For consulting clients, PSFK has a method for compiling research to discover a trend, rather than follow what's already been declared one by the mainstream media. The company also uses this method for its topic-based reports for sale to non-clients. For several weeks, PSFK researchers around the world gather hundreds of examples of emerging innovations. Then, the researchers use PSFK's method of pattern recognition to define a trend, which Fawkes explains is validated by tallying the numbers of similar examples the team has catalogued in the private PSFK intranet. The patterns are then supported by insights gained from experts that PSFK taps from its vast network, and their observations -- all primary research -- are quoted in the report. For the"Future of Retail" report, for instance, opinions from Mike Peck, Senior Design Manager, Brand and Packaging for Starbucks (SBUX), and Mike Milley, Manager of Design Research and Strategy for Samsung, backed up trends that PSFK consultants identified, such as "digitally empowered staff" or "store-within-a-store."
And that is PSFK's secret sauce. Rather than an arbiter of good design or effective strategy, it acts as an aggregator and validator, a brain trust as much as a tastemaker. Parsia and Fawkes say that the privately held company has more than doubled the number of corporate consulting clients since 2009, which accounts for the majority of the firm's revenue. About 70% of this comes from consulting. Twenty percent of revenue comes from conferences, which draw hundreds of attendees, and smaller events. The final 10% comes from content sponsorship and advertising.
While custom research is driving revenue today, Weiner says the company hopes that the stream will become more balanced between the three parts of the business. This is likely to take the form of commissioned thought leadership, or articles on specific topics that will be sponsored by a corporation, bundled with related events and a possible custom report. PSFK has been working recently with tech giants Microsoft and Intel on such projects recently.

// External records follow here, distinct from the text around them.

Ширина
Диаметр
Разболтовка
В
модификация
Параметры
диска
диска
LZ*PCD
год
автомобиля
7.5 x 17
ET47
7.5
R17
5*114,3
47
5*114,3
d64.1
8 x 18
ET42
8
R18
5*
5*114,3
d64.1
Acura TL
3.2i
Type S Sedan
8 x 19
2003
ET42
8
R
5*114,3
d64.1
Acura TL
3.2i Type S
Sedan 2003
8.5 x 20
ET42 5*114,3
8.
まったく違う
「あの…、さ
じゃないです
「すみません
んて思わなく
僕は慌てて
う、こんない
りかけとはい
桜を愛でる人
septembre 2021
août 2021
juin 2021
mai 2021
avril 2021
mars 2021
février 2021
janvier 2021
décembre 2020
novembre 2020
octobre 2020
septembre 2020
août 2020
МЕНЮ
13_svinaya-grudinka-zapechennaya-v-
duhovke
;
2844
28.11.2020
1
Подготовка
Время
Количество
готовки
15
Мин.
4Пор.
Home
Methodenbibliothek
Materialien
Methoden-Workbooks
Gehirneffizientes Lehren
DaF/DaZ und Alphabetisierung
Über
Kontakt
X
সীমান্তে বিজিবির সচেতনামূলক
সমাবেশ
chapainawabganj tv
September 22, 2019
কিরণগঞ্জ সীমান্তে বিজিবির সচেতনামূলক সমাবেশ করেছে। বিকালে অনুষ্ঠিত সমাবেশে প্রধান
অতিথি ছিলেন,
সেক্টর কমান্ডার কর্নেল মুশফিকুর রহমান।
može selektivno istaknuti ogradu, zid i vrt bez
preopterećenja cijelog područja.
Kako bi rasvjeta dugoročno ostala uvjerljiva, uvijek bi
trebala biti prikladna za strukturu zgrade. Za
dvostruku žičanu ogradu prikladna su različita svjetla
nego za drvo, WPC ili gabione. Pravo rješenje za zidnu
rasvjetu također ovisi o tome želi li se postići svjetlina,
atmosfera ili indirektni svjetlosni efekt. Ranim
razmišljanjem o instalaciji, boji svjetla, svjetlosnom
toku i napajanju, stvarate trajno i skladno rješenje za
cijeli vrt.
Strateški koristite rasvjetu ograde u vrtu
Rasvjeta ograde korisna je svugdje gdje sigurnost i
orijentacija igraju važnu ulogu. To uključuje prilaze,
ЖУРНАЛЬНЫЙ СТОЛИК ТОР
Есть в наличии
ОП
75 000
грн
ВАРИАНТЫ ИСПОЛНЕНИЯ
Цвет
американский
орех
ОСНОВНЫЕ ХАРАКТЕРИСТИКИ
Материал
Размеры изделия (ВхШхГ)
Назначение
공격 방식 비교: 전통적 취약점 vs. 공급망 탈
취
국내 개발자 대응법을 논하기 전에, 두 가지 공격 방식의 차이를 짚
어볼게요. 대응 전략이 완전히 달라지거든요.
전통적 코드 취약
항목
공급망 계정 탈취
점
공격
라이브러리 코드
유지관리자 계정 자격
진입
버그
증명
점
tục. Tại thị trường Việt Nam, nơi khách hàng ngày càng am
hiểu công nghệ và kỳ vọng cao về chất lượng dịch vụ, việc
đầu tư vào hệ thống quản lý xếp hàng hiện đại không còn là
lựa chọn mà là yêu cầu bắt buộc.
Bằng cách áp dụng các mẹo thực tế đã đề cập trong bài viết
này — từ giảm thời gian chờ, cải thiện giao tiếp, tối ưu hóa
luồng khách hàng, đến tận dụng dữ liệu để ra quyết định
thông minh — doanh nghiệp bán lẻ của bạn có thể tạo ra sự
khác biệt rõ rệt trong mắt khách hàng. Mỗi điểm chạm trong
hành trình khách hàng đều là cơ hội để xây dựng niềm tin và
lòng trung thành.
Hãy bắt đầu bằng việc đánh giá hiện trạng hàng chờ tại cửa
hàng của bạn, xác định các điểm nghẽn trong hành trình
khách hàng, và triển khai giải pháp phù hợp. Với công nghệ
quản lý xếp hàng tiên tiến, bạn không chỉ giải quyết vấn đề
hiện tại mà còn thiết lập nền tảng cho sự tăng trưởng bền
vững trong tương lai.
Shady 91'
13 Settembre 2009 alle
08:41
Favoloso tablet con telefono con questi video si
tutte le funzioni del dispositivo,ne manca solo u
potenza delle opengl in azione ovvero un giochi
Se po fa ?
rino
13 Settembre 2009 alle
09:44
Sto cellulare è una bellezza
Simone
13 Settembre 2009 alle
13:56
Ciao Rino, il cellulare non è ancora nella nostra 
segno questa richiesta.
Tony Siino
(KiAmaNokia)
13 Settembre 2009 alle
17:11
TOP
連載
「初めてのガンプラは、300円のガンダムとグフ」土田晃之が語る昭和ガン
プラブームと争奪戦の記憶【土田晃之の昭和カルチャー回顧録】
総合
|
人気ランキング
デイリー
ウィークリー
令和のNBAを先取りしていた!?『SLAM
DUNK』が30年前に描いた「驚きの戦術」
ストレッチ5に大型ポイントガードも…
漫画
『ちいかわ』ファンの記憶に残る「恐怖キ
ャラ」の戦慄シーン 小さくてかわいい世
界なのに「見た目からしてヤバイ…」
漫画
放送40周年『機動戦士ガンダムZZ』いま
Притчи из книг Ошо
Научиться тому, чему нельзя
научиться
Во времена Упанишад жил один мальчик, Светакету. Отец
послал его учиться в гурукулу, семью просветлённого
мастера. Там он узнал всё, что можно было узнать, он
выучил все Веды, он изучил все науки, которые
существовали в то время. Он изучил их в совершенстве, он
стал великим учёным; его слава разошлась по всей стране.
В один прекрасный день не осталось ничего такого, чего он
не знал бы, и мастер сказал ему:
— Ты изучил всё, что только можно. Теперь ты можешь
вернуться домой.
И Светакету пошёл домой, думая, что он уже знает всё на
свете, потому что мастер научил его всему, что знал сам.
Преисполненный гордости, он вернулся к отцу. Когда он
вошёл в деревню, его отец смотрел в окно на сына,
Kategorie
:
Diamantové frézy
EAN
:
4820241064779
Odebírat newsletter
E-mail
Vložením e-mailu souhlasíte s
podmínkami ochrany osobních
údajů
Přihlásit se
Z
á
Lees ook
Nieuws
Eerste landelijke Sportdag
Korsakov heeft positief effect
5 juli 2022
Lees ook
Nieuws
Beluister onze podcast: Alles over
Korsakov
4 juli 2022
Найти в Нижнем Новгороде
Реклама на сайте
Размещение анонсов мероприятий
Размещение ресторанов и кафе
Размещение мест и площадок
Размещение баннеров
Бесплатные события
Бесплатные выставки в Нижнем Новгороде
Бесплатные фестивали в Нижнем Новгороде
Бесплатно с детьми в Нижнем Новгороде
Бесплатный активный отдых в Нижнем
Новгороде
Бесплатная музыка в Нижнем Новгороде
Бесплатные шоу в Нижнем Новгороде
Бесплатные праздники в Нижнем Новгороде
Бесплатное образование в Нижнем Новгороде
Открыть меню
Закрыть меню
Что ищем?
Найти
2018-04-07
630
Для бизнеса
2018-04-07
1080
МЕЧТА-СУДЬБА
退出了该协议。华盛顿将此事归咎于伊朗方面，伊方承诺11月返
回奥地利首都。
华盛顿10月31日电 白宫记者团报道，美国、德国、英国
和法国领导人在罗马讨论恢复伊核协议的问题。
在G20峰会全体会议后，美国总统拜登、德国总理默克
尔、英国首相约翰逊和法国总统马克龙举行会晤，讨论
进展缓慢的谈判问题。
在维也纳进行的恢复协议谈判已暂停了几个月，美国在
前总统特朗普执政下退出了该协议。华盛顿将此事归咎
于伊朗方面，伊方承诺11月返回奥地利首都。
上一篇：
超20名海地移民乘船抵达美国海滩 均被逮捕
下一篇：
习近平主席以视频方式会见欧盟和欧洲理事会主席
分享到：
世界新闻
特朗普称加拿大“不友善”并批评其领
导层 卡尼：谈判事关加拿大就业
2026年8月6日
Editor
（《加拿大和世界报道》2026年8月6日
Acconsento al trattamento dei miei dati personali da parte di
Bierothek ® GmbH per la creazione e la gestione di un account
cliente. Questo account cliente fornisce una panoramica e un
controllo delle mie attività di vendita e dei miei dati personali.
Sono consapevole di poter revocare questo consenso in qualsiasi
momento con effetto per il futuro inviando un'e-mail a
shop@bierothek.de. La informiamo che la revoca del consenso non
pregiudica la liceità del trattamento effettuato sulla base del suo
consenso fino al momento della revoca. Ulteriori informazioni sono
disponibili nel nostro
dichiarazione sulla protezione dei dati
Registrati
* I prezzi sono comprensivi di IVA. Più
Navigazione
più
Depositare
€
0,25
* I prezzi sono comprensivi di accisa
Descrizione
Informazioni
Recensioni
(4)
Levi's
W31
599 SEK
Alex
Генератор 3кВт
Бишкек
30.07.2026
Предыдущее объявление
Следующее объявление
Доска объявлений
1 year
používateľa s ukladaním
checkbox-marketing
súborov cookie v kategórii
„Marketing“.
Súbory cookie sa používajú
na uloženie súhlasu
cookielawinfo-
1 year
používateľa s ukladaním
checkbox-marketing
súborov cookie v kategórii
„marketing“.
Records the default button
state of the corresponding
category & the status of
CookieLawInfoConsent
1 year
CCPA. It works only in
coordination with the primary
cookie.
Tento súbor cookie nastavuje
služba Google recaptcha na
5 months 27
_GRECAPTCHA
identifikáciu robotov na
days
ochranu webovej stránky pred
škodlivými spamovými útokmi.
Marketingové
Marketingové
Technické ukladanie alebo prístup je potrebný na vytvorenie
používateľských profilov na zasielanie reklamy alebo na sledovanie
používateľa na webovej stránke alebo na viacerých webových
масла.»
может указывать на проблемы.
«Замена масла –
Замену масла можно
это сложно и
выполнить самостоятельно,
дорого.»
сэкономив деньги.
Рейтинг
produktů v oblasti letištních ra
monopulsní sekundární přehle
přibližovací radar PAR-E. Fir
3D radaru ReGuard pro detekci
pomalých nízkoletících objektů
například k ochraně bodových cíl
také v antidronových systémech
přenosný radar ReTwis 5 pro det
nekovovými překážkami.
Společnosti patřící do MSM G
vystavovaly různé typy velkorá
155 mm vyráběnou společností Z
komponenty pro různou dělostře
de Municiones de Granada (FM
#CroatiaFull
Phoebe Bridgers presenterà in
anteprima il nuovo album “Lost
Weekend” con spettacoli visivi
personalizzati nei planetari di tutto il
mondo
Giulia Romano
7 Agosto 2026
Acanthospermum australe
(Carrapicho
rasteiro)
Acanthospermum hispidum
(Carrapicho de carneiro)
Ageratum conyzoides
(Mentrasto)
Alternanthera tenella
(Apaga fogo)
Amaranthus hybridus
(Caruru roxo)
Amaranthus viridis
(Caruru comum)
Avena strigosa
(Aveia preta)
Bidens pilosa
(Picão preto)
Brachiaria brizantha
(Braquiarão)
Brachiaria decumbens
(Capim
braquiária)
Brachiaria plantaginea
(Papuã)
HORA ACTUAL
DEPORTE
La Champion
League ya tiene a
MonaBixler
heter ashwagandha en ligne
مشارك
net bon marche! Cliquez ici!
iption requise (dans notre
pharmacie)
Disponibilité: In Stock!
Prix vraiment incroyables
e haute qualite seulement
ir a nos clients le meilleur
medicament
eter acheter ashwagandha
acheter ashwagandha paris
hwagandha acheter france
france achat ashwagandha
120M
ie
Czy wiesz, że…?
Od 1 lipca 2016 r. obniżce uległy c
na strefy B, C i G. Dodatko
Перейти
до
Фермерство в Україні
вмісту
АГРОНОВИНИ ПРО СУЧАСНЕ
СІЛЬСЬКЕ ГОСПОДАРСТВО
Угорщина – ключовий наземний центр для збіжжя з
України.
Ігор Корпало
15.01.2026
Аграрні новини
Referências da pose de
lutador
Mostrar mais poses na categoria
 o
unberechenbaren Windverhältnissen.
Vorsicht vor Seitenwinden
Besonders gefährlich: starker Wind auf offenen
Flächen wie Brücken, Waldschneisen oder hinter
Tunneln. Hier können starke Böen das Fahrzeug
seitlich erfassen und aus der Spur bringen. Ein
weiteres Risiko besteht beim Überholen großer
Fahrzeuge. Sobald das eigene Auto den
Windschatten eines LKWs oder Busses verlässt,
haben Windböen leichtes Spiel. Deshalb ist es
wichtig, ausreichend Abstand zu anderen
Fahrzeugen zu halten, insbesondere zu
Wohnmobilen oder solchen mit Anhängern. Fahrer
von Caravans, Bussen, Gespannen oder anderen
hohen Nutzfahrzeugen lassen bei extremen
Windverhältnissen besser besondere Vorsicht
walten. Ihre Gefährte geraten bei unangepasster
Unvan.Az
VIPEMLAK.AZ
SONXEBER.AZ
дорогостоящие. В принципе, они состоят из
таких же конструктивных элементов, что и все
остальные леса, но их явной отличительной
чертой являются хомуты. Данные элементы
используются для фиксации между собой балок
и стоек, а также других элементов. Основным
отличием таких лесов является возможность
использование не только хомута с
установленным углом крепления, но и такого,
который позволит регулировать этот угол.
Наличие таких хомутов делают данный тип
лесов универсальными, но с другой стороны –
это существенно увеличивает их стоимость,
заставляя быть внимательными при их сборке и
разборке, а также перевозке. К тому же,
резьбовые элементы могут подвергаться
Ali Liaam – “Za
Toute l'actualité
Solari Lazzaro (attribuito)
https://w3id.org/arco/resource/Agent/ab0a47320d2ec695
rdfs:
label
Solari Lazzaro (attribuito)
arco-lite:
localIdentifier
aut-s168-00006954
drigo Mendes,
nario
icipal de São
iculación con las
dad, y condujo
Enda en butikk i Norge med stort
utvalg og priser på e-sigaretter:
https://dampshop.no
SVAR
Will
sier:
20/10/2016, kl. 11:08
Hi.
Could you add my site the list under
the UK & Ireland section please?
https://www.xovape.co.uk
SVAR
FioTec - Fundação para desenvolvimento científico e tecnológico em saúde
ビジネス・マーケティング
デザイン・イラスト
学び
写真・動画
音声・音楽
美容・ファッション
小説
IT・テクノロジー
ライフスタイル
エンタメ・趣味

But the free, daily site PSFK.com is still a draw even for many of the company's consulting clients -- and 1 million site visitors a month. Some contributors and contributing editors have day jobs at influential companies -- from athletic gear maker Adidas to advertising agency Wieden + Kennedy -- who write posts of only a few hundred words spotting products and products that catch their eye personally. Fawkes and others on the full-time payroll also contribute. Recently, these posts have included pithy observations on Disney's (DIS) debut of life-sized augmented reality villains in Times Square, or an overview of clothing made with "intelligent textiles" embedded with sensors, accelerometers and other tools to measure wearers' activity and health.
At Microsoft, the Brand Strategy team and Trends Council, among other employees at the software company, regularly read and discuss what they come across on PSFK's site, says Robin Lanahan, director of Brand Strategy at Microsoft. "Their blog is essential reading for keeping track of what's to come, because they see beneath the culture to the underlying trends that percolate up before they become significant," says Lanahan.
Despite its impressive client list and growing capabilities, it's unlikely that PSFK will threaten the likes of McKinsey, an 85-year-old firm that has some 9,000 consultants worldwide, or McKinsey's peers such as Boston Consulting Group, especially in the arena of management consulting. (Although in terms of building a thought-leadership brand, PSFK could be considered an upstart competitor.) Nor is PSFK even trying to compete with the likes of decades-old innovation and design firms such as IDEO or Smart Design, which in recent years have begun to offer business strategy on emerging technology and cultural trends that affect product design and development.
But these aren't really PSFK's ambitions. The company wants to remain nimble and keep their start-up feel and energy, says Fawkes. That way, the consultancy and its media platform will continue to provide blogger-style curiosity and speed, in terms of research and analysis of off-the-mainstream-radar trends that essentially appeal to the staff's personal, youthful tastes and stylish sensibilities. "We want growth, but I don't know whether we need to be a 50 or 100 person company," Fawkes says. "What we do well is curating inspiring ideas to help companies paint a picture where innovation can happen."